*Given material:*
● ● ● ● ●

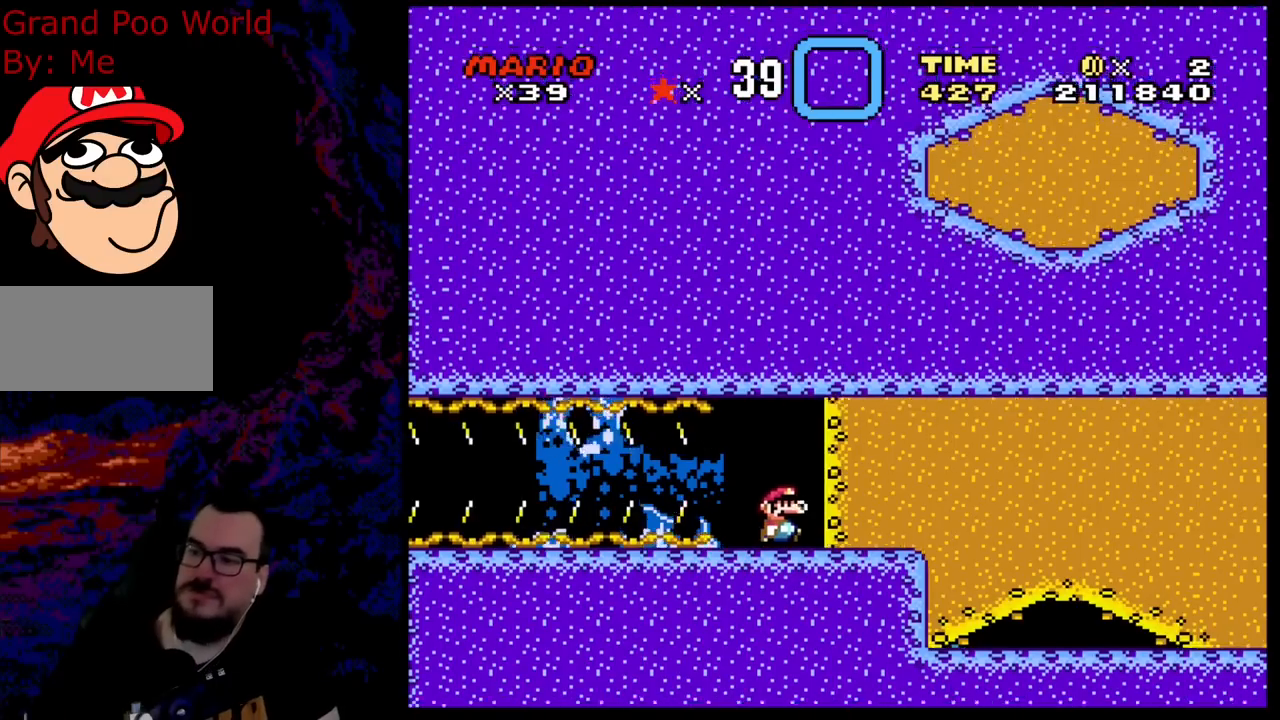
{"buttons": [], "events": [[200, "DPAD_RIGHT", "up"]]}
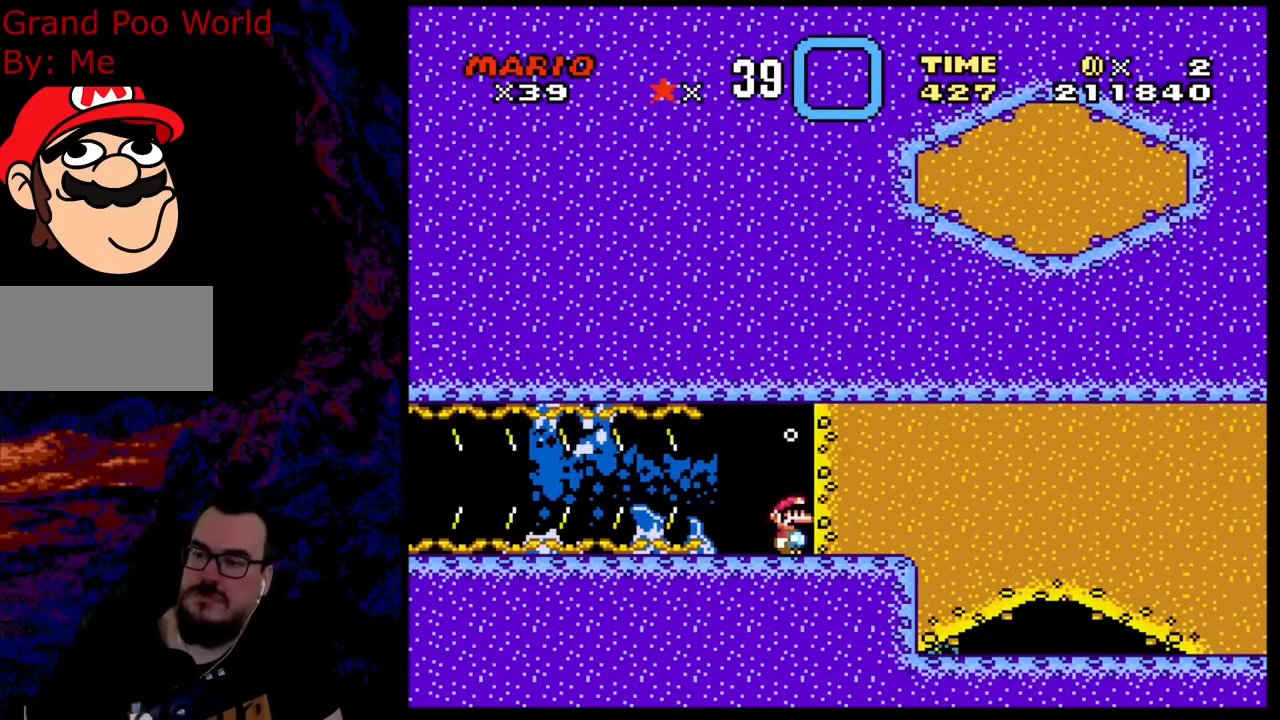
{"buttons": [], "events": []}
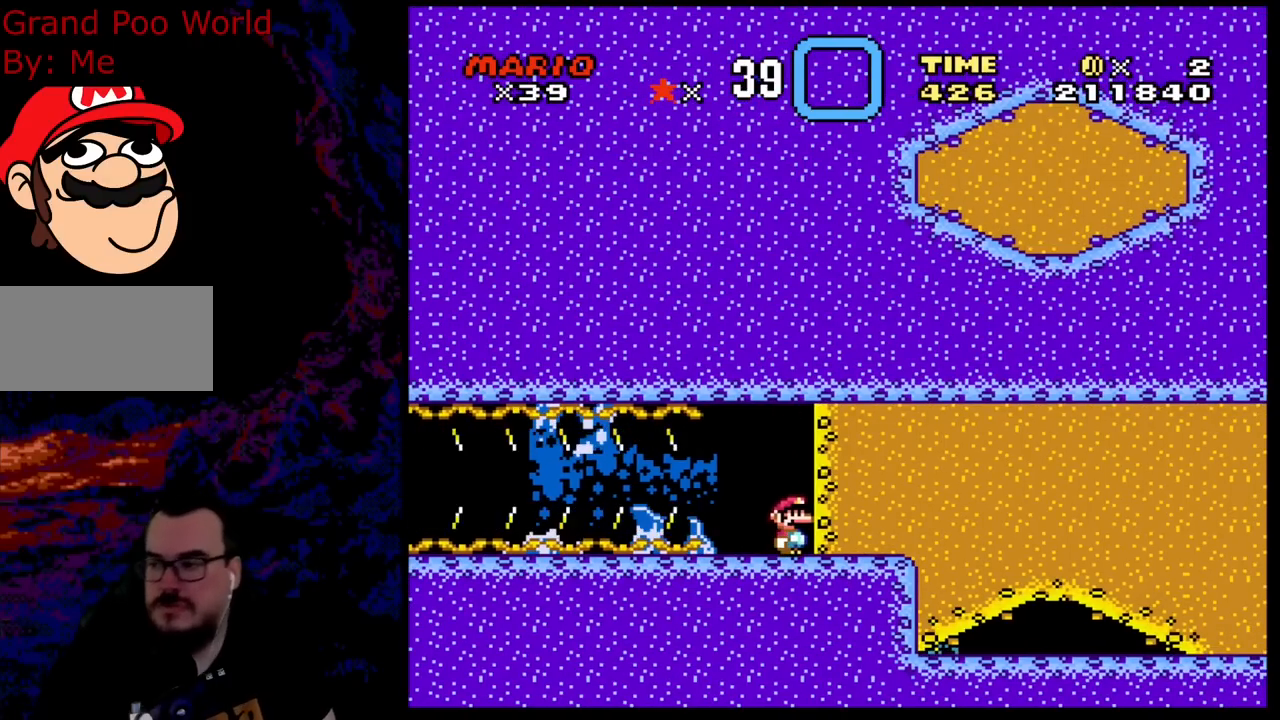
{"buttons": ["DPAD_RIGHT"], "events": [[50, "DPAD_RIGHT", "down"]]}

● ● ● ● ●

*Activity:*
With the pictures removed, repeat the listing above exactly as it stands.

*Written solution:*
{"buttons": [], "events": [[200, "DPAD_RIGHT", "up"]]}
{"buttons": [], "events": []}
{"buttons": ["DPAD_RIGHT"], "events": [[50, "DPAD_RIGHT", "down"]]}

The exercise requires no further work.